Bien que le campus de Borongaj ait été annoncé plusieurs fois, ce projet est resté l’un des plus grands projets universitaires non réalisés en Croatie. Étant donné qu’il s’agit d’un investissement d’une valeur de plusieurs centaines de millions d’euros, et que certaines estimations antérieures du développement total du campus atteignaient environ deux milliards d’euros, sa réalisation n’a jamais abouti. Cependant, récemment, des propositions ont été faites pour développer le campus sans financement public direct. N3 Capital Partners a préparé une étude proposant un modèle de concession à long terme : l’université conserverait le terrain, tandis que la construction du campus serait financée par du capital institutionnel privé.
L’université fournit le terrain
Il s’agit d’un modèle de partenariat public-privé connu sous l’acronyme DBFO (Design-Build-Finance-Operate), selon lequel l’Université de Zagreb conserverait la propriété de près de 93 hectares de terrain à Borongaj, tandis que le partenaire privé financerait, concevrait, construirait et gérerait le campus sur une concession de plusieurs décennies. Après l’expiration du contrat, l’infrastructure reviendrait au contrôle total de l’université.
– L’Université de Zagreb conserve la propriété permanente du terrain. Le partenaire privé conçoit, construit, finance et gère l’établissement tout au long de la période de concession à long terme, et après l’expiration de la concession, toute l’infrastructure revient au contrôle exclusif de l’université – déclare Damir Čukman de N3 Capital Partners, ajoutant qu’un tel modèle est appliqué dans les campus universitaires au Royaume-Uni, aux Pays-Bas, en Scandinavie et en Irlande, d’Édimbourg à Aalborg.

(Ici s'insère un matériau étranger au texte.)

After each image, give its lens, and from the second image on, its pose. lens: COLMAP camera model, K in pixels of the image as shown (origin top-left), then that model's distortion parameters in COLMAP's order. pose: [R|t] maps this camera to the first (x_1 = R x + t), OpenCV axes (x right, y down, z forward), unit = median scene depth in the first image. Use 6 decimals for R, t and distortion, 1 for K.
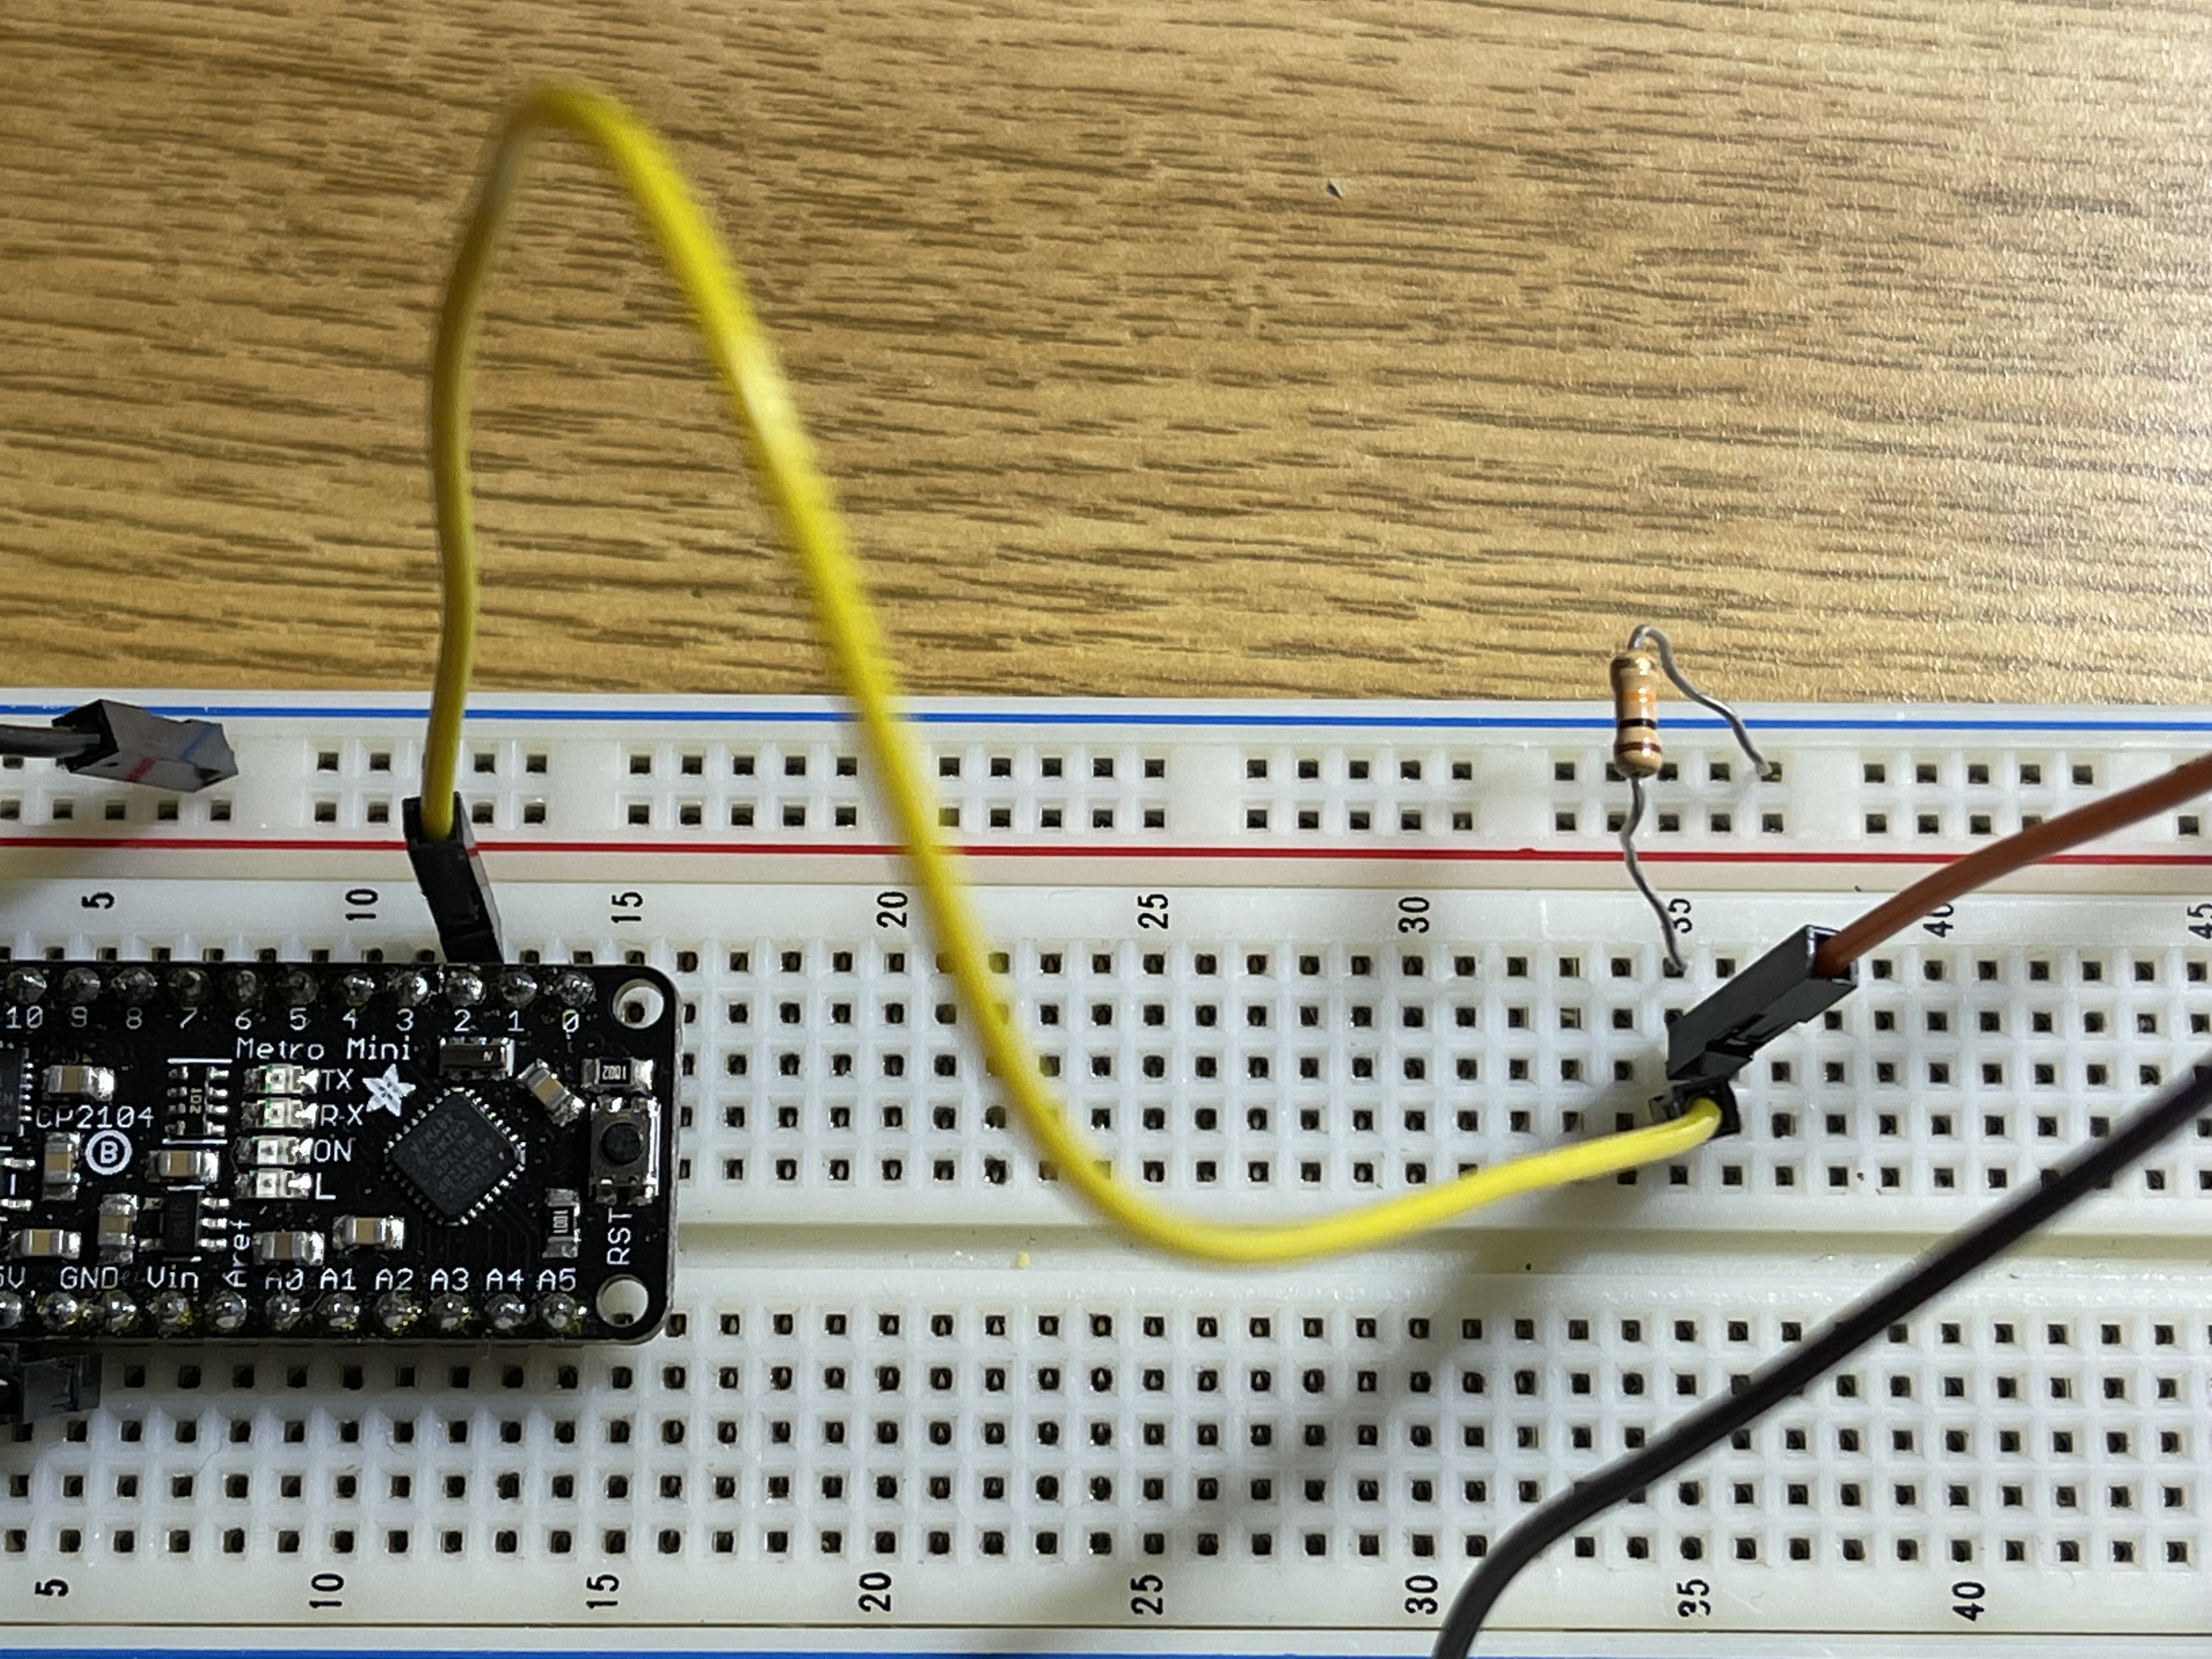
lens RADIAL K [[4241.1, 0, 1135.0], [0, 4241.1, 777.8], [0, 0, 1]] dist [0.213209, -1.055190]
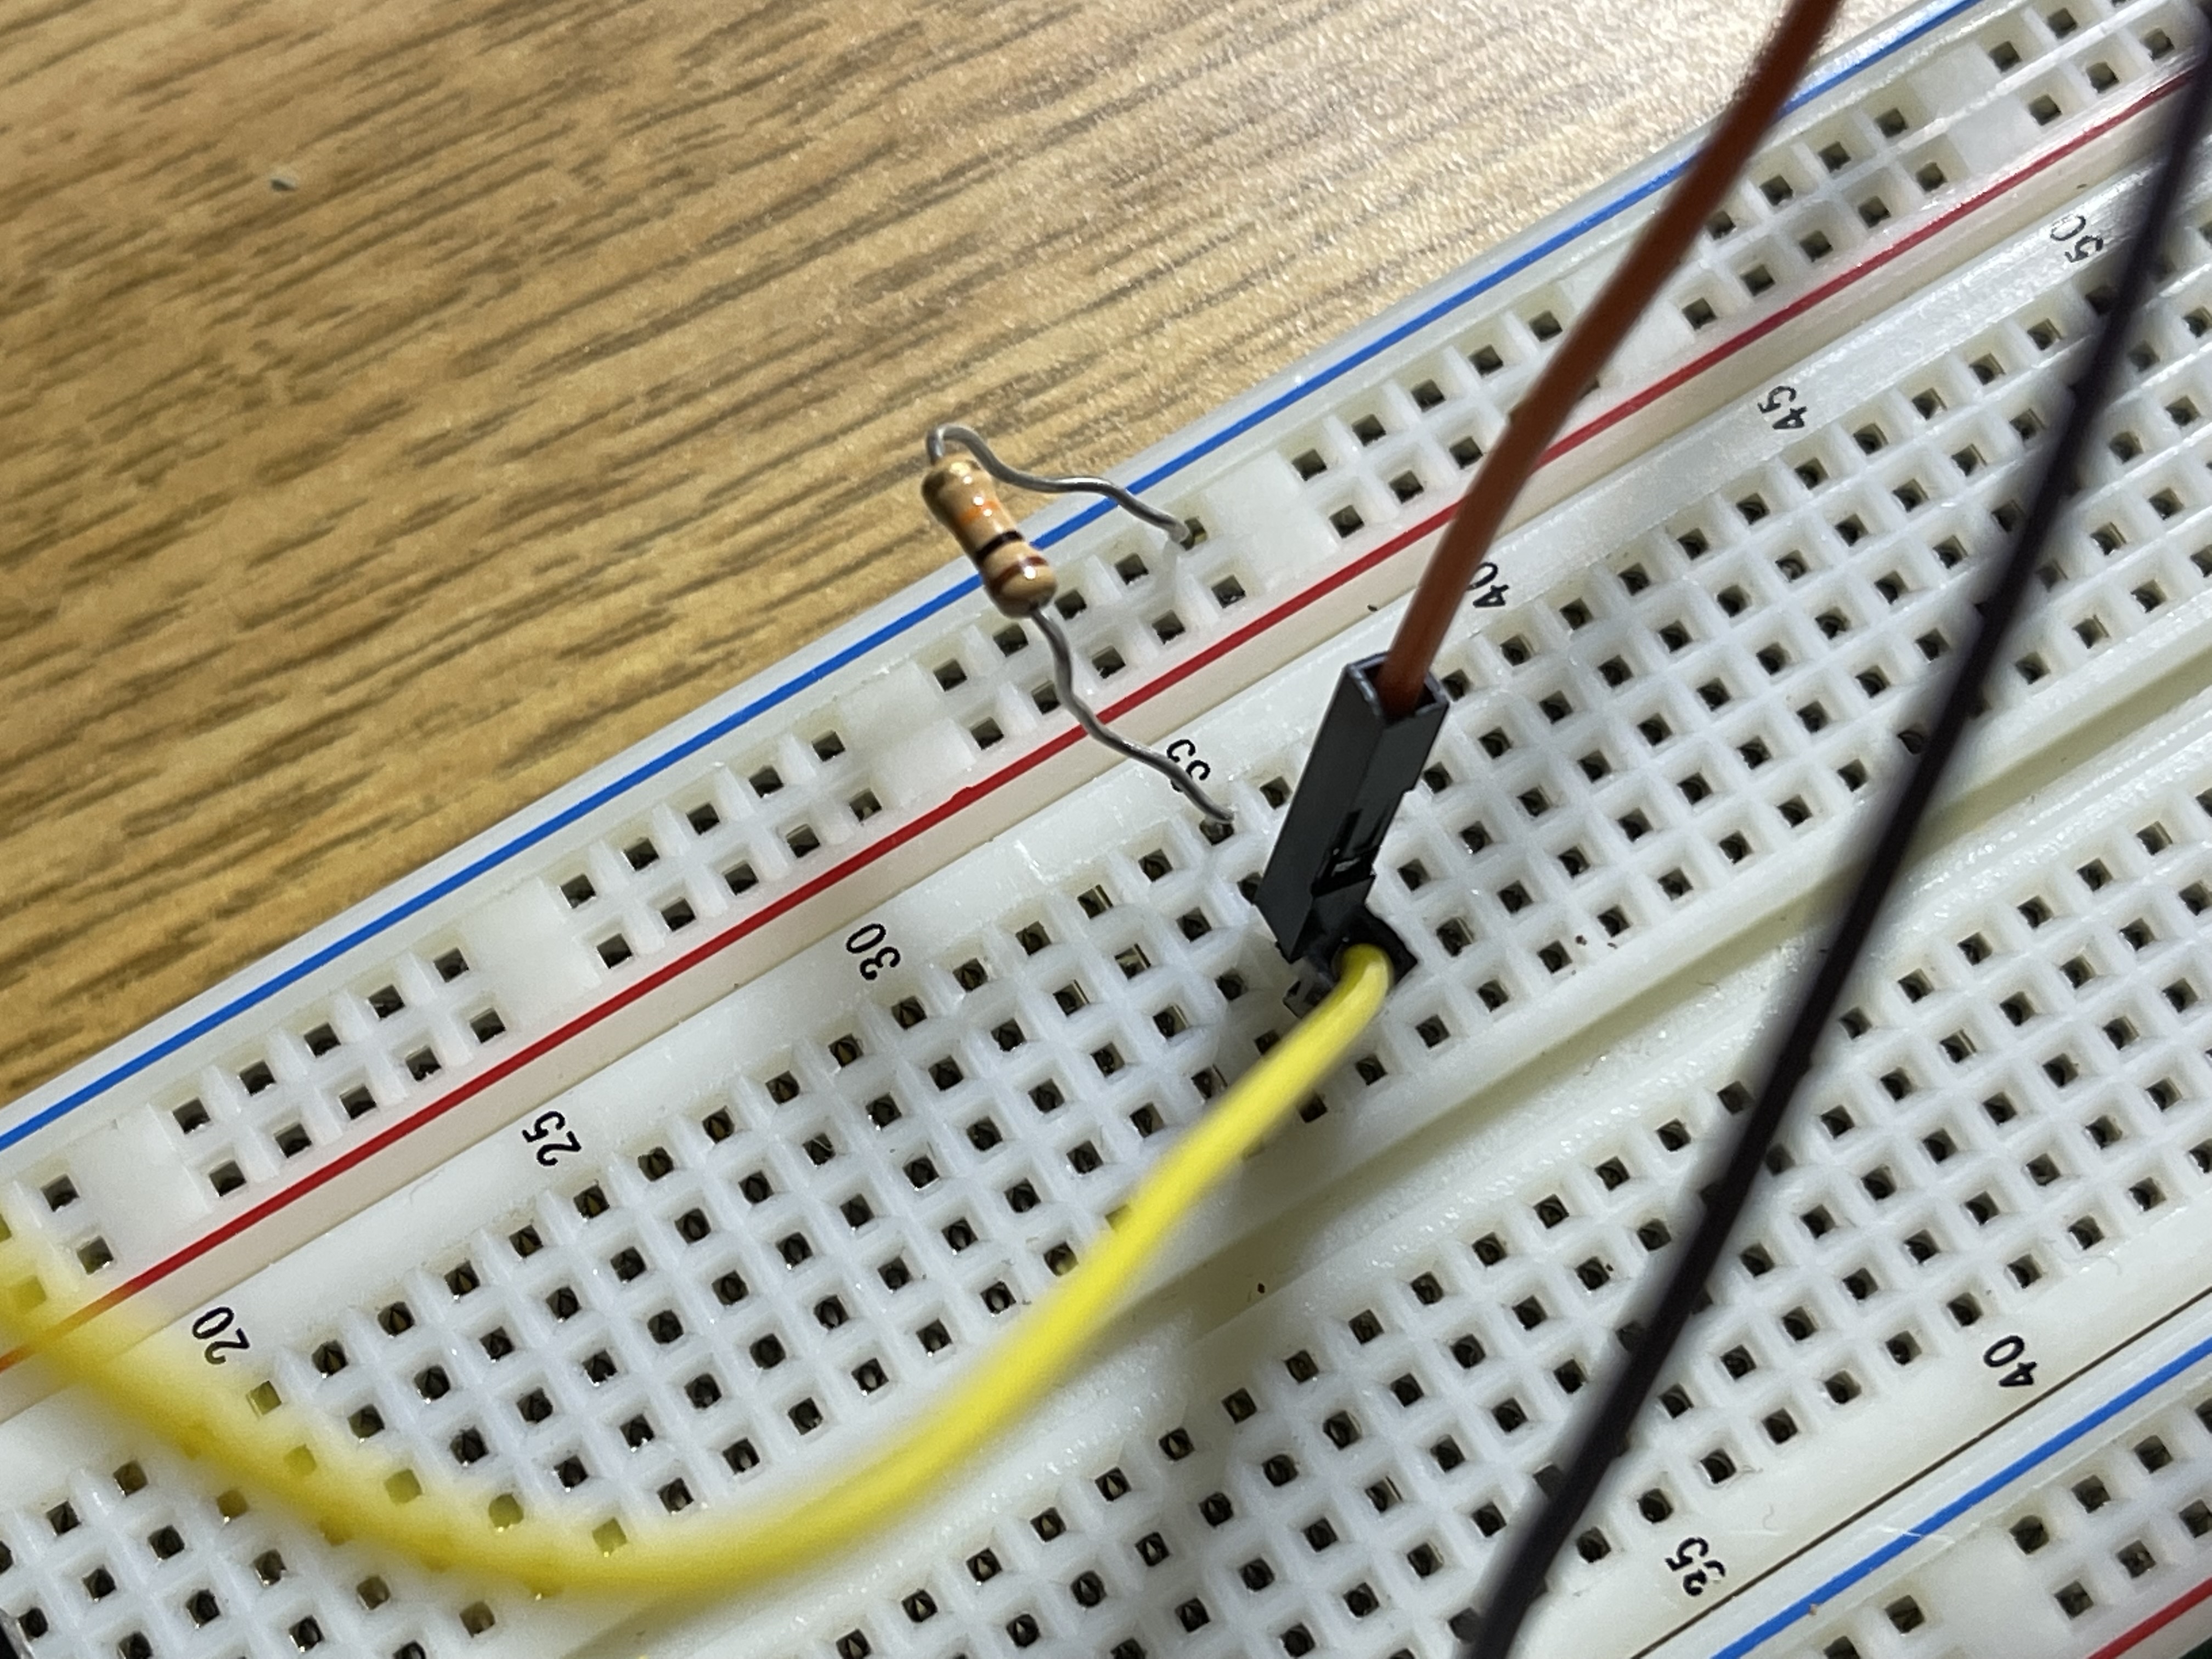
lens RADIAL K [[4241.1, 0, 1135.0], [0, 4241.1, 777.8], [0, 0, 1]] dist [0.213209, -1.055190]
pose [[0.848563, -0.510675, 0.138387, 0.019149], [0.515801, 0.856707, -0.001381, 0.031035], [-0.117852, 0.072552, 0.990377, 0.285211]]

Selon les estimations, la première phase réaliste de développement impliquerait la construction d’environ 5 000 lits étudiants et des installations d’accompagnement nécessaires pour un campus moderne, avec une valeur d’intervention d’environ 500 millions d’euros.
Ce montant inclut non seulement le logement étudiant mais aussi des espaces communs tels que des bibliothèques et des halls, ainsi que l’aménagement des espaces extérieurs.
Lit de 50 à 100 mille euros
Les auteurs de l’étude indiquent que la valeur totale du projet peut varier considérablement, en fonction du nombre de lits, du standard de logement et de l’étendue des installations.
– Dans le document, nous présentons une analyse de sensibilité avec une fourchette de 500 millions à 1,2 milliard d’euros, selon le nombre de lits (de 3 000 dans un scénario plus modeste à 20 500 à pleine capacité du campus), le prix de construction unitaire et le niveau d’ambition des installations d’accompagnement. Le scénario réaliste dans la première phase est de 5000 lits avec des installations d’accompagnement – souligne Čukman.
Dans l’étude, la limite inférieure pour un lit étudiant est fixée à 50 000 euros, correspondant à un standard de base avec des installations sanitaires partagées, tandis que la limite supérieure de 100 000 euros anticipe un haut standard avec des installations sanitaires privées et des commodités communes riches.
Les investisseurs potentiels dans ce modèle pourraient être des investisseurs institutionnels nationaux, ainsi que des fonds d’infrastructure européens.
Qui financera la construction ?
L’investissement dans des infrastructures à long terme avec un flux de trésorerie prévisible correspond au mandat d’investissement de tous les mentionnés. D’autres sources incluent des banques commerciales nationales (financement classique à long terme, environ 40 à 60 % de la structure du capital), la Banque de développement du Conseil de l’Europe (CEB), la Banque européenne d’investissement (BEI), la BERD, qui développe déjà un mandat pour le logement abordable et les infrastructures sociales dans la région CEE, et potentiellement des fonds d’infrastructure européens spécialisés. La structure exacte du capital serait définie dans le cadre de la procédure d’appel d’offres – explique Čukman.